This is how I am introduced to people, one year later.
I was contemplating a title for this article. My girlfriend came up with “The Girl Who Stepped on a Rattlesnake.” We nixed it because, in her words, “It makes you sound too stupid.” So I went with our second choice.
For my snakebite anniversary I decided to go back to the scene of the crime and do what I was so rudely interrupted doing last year.
That was—taking a picture of wild lupins in the exact spot where, while I was adjusting my camera lens, I stepped on a Northern Pacific rattlesnake. This time, of course I would be oh-so-much-more-careful and watch where I place my giant size 9 ½ gunboats.
I brought my dog along. My dog was also bitten by a rattlesnake the year before I was. She was also with me the day of my snakebite. I went to my girlfriend Jacqueline’s house at the trailhead: She’s the same friend who called 9-1-1. She came along with her dog.
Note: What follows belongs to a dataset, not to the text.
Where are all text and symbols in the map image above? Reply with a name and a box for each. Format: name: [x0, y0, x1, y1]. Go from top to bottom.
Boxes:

The day was very much like the day that I was bitten, same type of weather, same time of day. We walked and talked about the day I was bitten and how nervous I sometimes feel and how silly it is to be nervous because we both know that I am a member of an elite club. I mean, you are more likely to be struck by lightning than bitten by a venomous snake.
Besides, I’m much more careful now. It is about this point that Jacqueline puts her hand on my arm. I stop in my tracks. She points at the ground I have almost stepped on a small snake with brown markings laying across the trail—I freeze.
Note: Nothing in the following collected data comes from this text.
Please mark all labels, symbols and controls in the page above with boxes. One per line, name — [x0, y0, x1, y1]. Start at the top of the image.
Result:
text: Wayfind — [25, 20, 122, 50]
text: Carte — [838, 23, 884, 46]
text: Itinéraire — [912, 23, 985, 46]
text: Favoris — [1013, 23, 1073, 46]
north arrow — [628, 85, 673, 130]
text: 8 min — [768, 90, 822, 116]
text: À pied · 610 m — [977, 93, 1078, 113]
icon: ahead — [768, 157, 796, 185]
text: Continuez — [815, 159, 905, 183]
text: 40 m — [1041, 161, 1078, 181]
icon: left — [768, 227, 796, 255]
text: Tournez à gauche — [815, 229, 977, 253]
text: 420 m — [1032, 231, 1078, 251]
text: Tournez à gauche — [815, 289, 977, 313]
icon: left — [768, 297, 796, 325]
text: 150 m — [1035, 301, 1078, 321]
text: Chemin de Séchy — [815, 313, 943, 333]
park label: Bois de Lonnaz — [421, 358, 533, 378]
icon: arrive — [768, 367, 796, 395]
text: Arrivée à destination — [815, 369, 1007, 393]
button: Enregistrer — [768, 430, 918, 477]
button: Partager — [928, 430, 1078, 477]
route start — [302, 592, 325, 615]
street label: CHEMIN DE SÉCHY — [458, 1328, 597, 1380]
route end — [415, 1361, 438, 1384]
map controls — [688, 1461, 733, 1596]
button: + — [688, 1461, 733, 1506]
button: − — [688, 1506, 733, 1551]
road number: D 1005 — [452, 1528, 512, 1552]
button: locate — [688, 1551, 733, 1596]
I missed it! I completely didn’t see it. My heart is thumping. I’m mildly confused. This small snake is doing what snakes do when they’re scared. It is still and trying to blend in with it’s surrounding and doing a great job. Jacqueline says, ”I don’t think it’s a rattler. Look at the shape of its head.” I take a closer look and breath a sigh of relief. It’s a baby gopher snake.
Jacqueline looks at me and says ”You should never walk down this trail alone.”
Translation: You need a keeper, Idiot Girl.
It was a young gopher snake, maybe a year old. Gopher snakes don’t discharge a foul-smelling liquid all over you when you pick them up like garter snakes do, and the young ones tend to be very docile. I touched it first and then picked it up gently.
Picking up the baby gropher snake
So there I was on my snakebite anniversary holding a snake.
Snake in hand.
I felt like I had sort of come full circle.